I was much struck with the tree and waterfall, and wished myself nearer them; not that I thought of sketch-book or portfolio--for in my younger days misses were not accustomed to black-lead pencils, unless they could use them to some good purpose--but merely to indulge myself with a closer view. Donald immediately opened the chaise door, but observed it was rough walking down the brae, and that I would see the tree better by keeping the road for a hundred yards farther, when it passed closer to the spot, for which he seemed, however, to have no predilection. "He knew," he said, "a far bigger tree than that nearer Bunawe, and it was a place where there was flat ground for the carriage to stand, which it could jimply do on these braes; but just as my leddyship liked."
My ladyship did choose rather to look at the fine tree before me than to pass it by in hopes of a finer; so we walked beside the carriage till we should come to a point, from which, Donald assured us, we might, without scrambling, go as near the tree as we chose, "though he wadna advise us to go nearer than the highroad."
There was something grave and mysterious in Donald's sun-browned countenance when he gave us this intimation, and his manner was so different from his usual frankness, that my female curiosity was set in motion.

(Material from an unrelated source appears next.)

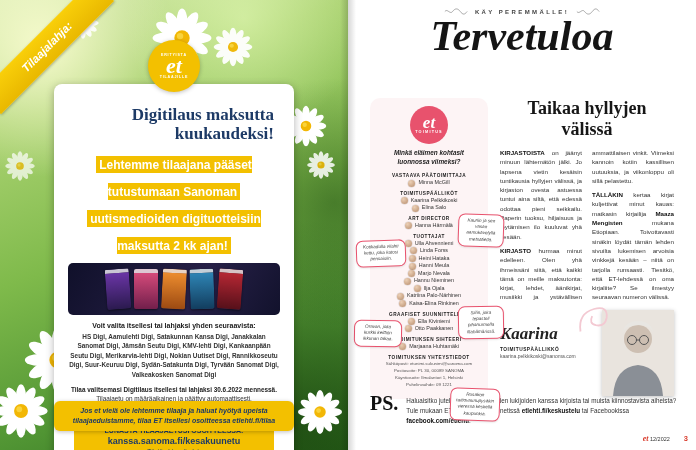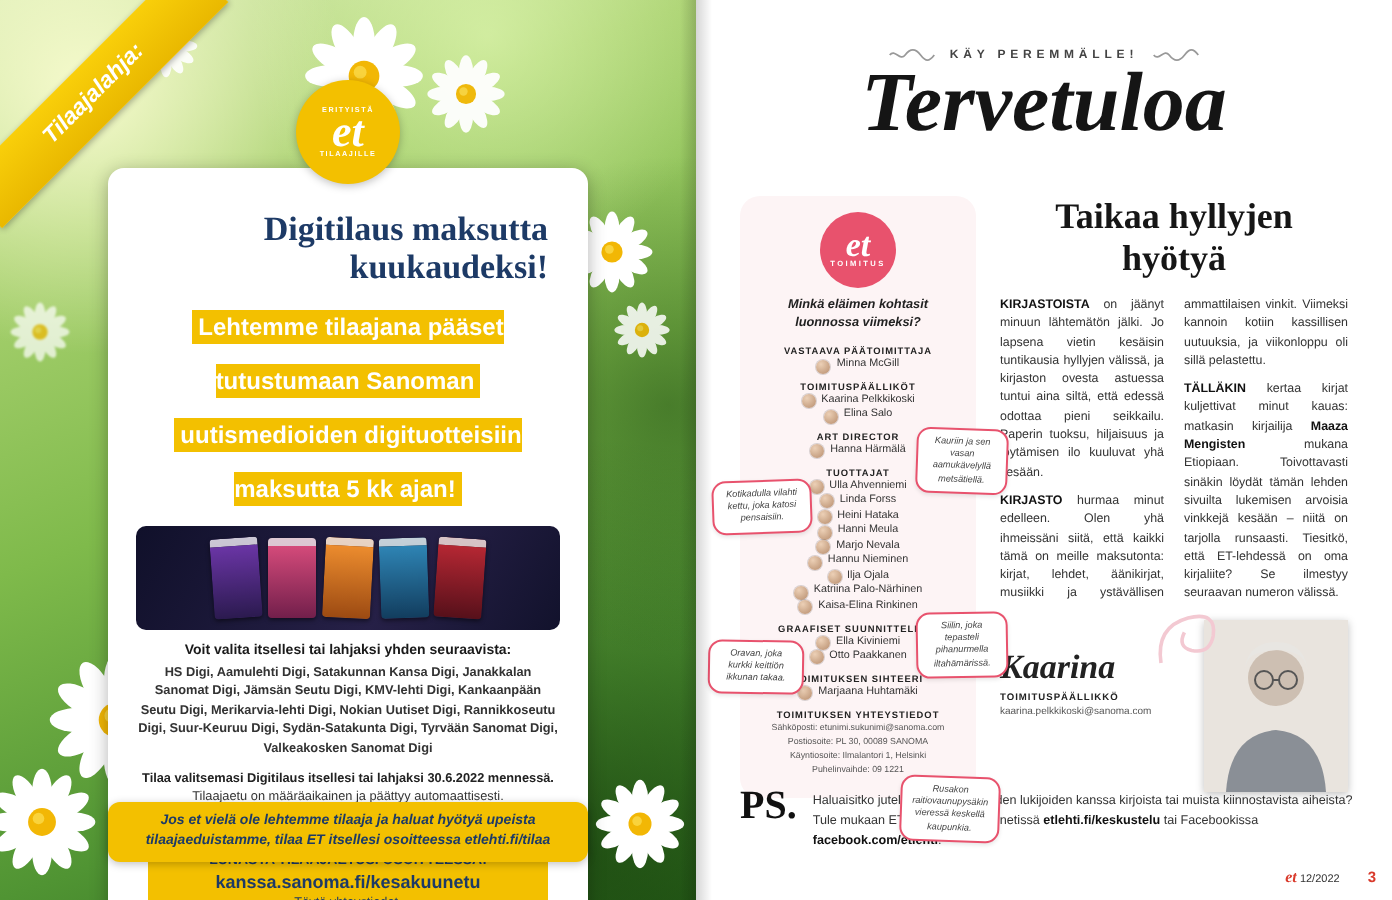"Tervetuloa" .rp-header { padding-top: 24px -> 8px }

We walked on the whilst, and I found the tree, of which we had now lost sight by the intervention of some rising ground, was really more distant than I had at first supposed. "I could have sworn now," said I to my cicerone, "that yon tree and waterfall was the very place where you intended to make a stop to-day."
"The Lord forbid!" said Donald hastily.
"And for what, Donald? Why should you be willing to pass so pleasant a spot?"
"It's ower near Dalmally, my leddy, to corn the beasts; it would bring their dinner ower near their breakfast, poor things. An' besides, the place is not canny."
"Oh! then the mystery is out. There is a bogle or a brownie, a witch or a gyre-carlin, a bodach or a fairy, in the case?"
"The ne'er a bit, my leddy--ye are clean aff the road, as I may say. But if your leddyship will just hae patience, and wait till we are by the place and out of the glen, I'll tell ye all about it. There is no much luck in speaking of such things in the place they chanced in."